The Tunindex 20, representing the largest companies, followed the same trend with a 36.30% gain.
Market capitalization soars by 31%
The total market capitalization grew 31%, reaching 34.66 billion dinars compared to 26.46 billion at the end of 2024. The financial sector remains dominant, accounting for 54% of this valuation.
The market’s dynamism is also reflected in the total trading volume, which increased by 46.3% to 5.37 billion dinars. On the main exchange, the daily average trading volume rose from 7 million dinars in 2024 to 12.3 million in 2025.
Sector and individual performances
Among sector indices, Consumer Services led with a 59.32% gain, followed by Consumer Goods at 40.40%. Notable individual performances include ASSAD (+412.9%), TUNINVEST-SICAR (+359.5%), and POULINA GP HOLDING – PGH (+118.3%).
Foreign-held market capitalization, which remains strategically important, increased by 1,364 MD in 2025 to reach 6,552 MD, representing 18.9% of total market capitalization, compared to 5,188 MD (19.6%) in 2024.
For over-the-counter transactions, the value jumped 454.4% to 109 MD from 20 MD in 2024, while registered operations and declarations totaled 2,209 MD, up 17% from 1,889 MD in 2024.

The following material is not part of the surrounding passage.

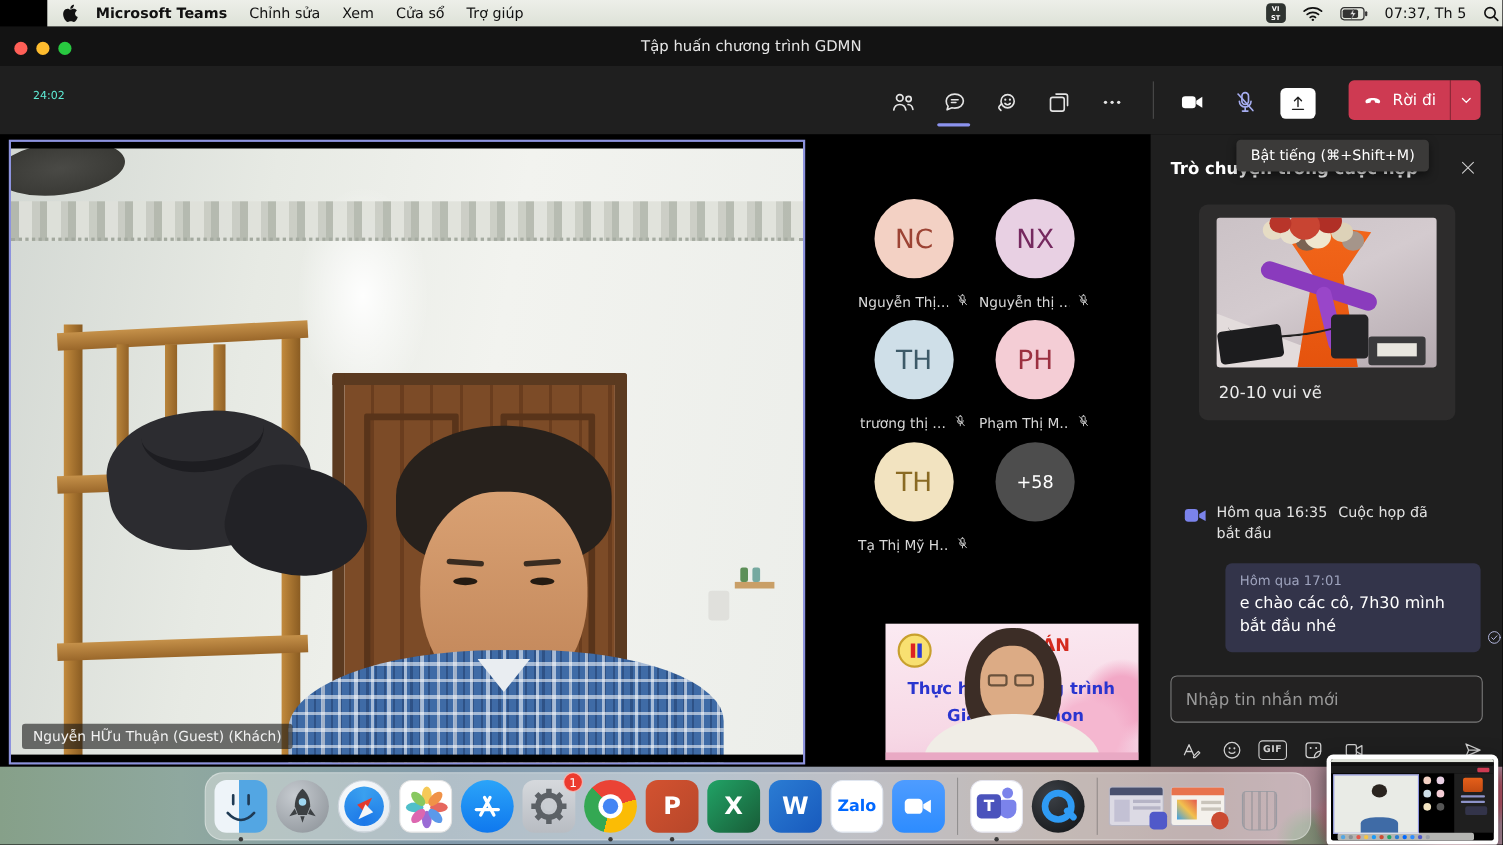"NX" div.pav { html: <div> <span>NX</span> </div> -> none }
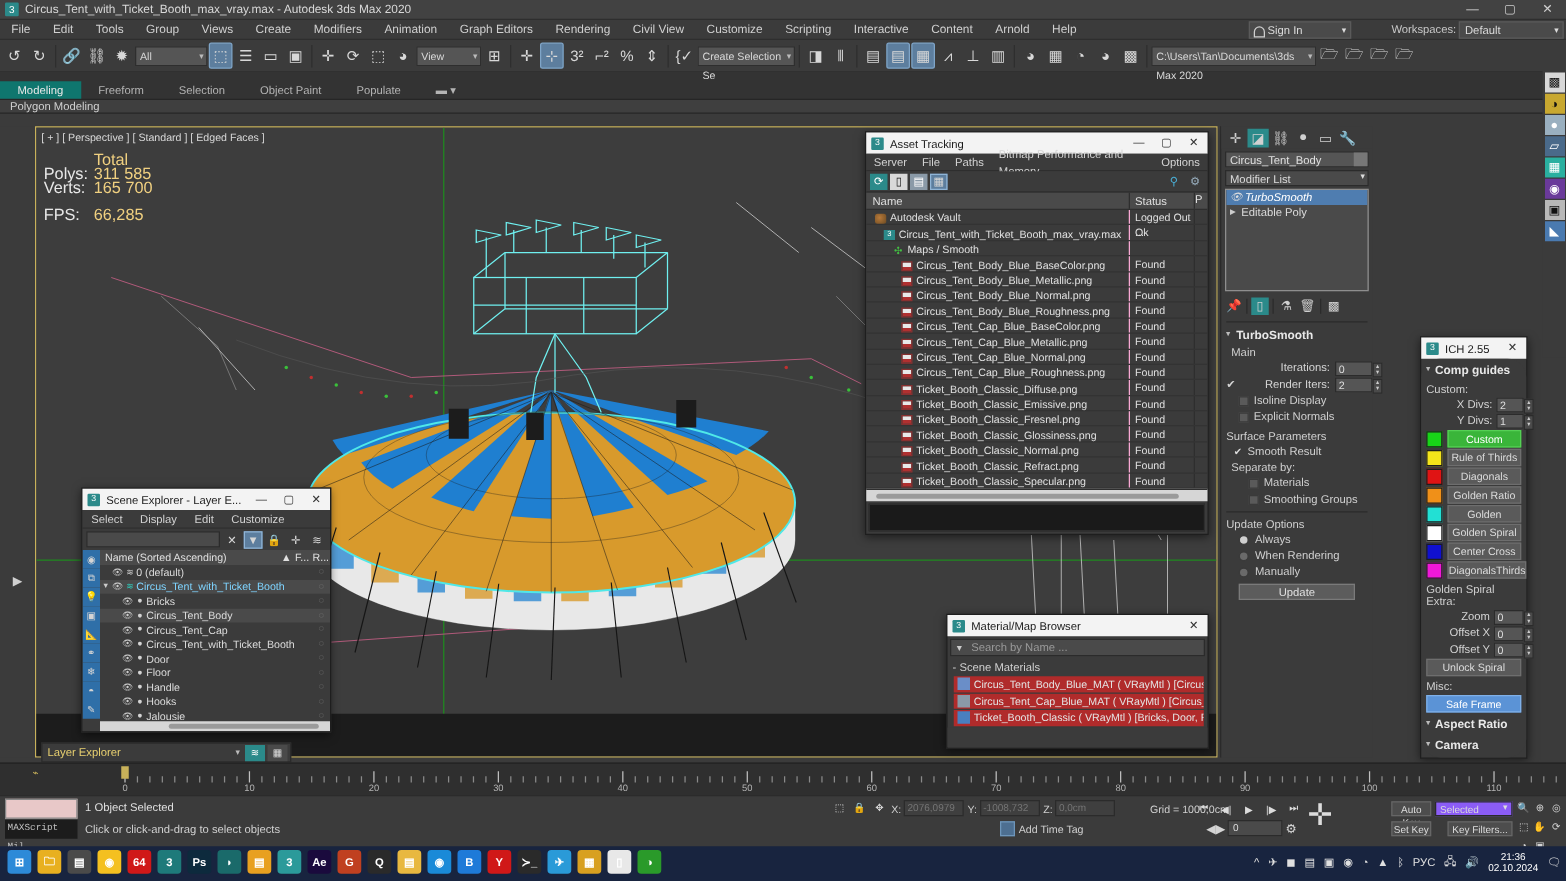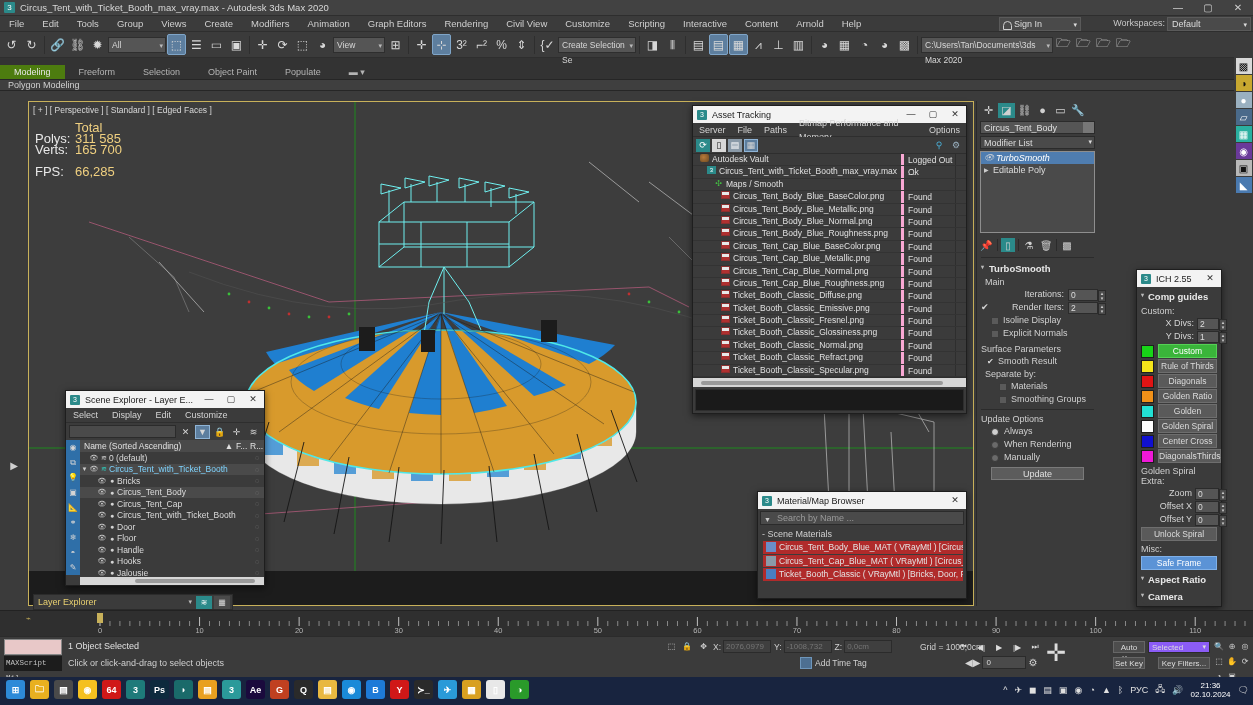"Modeling" .rtab.act { background: #4d7c0f -> #0f766e }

Tunindex shows resilience against economic shocks
It is worth noting that 2025’s performance is part of a sustained upward trajectory for the Tunisian market, with the Tunindex posting its fifth consecutive year of growth, demonstrating resilience against economic shocks.
This five-year momentum was supported by the financial strength of listed companies, whose overall results increased 12.2% in 2024, and benefited from abundant liquidity in the banking system, which drove a reallocation of savings toward the stock market amid declining alternative investment rates.